Except for everything around that:
* user lifecycle (create/remove/rename accounts)
* authz (who gets sudo, what groups, per-host differences)
* cleanup (what happens when someone leaves)
* visibility (what state is this box actually in right now?)
SSH certs don’t really touch any of that. They answer can this key log in right now, not what should exist on this machine.
So in practice, something else ends up managing users, groups, sudoers, home dirs, etc. Now there are two systems that both have to be correct.
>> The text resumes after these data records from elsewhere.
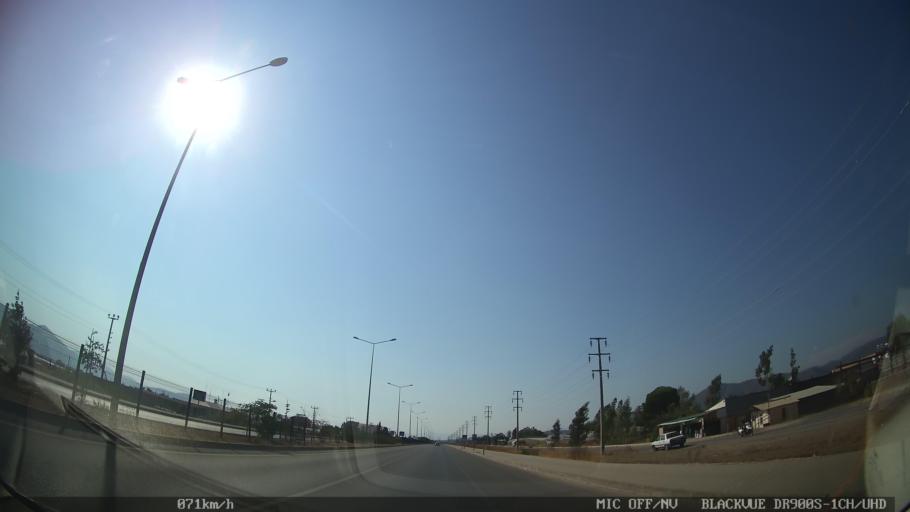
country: TR
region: Mugla
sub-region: Fethiye
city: Fethiye
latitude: 36.6528
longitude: 29.1724
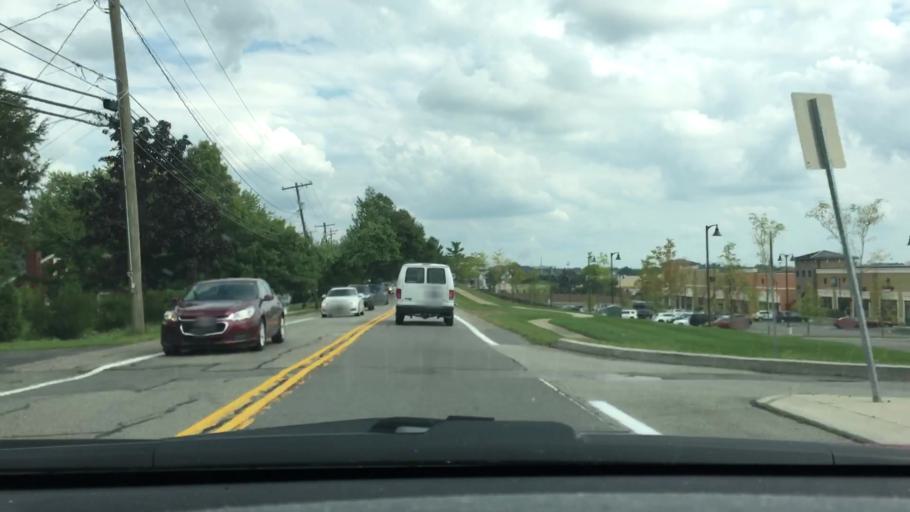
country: US
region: Pennsylvania
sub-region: Allegheny County
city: Mount Lebanon
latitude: 40.3487
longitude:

On the availability point: "reasonably available" is doing a lot of work ;)
Even with 1-hour certs:
* new sessions depend on the signer
* fleet-wide issues hit everything at once
* incident response gets awkward if the signer is part of the blast radius
The failure mode shifts from a few boxes don't work to nobody can get in anywhere
The pull model just leans the other way:
* nodes converge to desired state
* access continues even if control plane hiccups
* authn and authz live together on the box
Both models can work - it’s more about which failure mode is tolerable to you.
But for just getting access to role accounts then I find it a lot nicer than distributing public keys around.
And for everything else, a periodic Ansible :-)
Replacing the distribution of a revocation list with short-lived certificates just creates other problems that are not easier to solve. (Also, 1h is bonkers, even letsencrypt doesn't do it)
IMHO, if you're pushing revocation lists at low latency, you could also push authorized keys updates at low latency.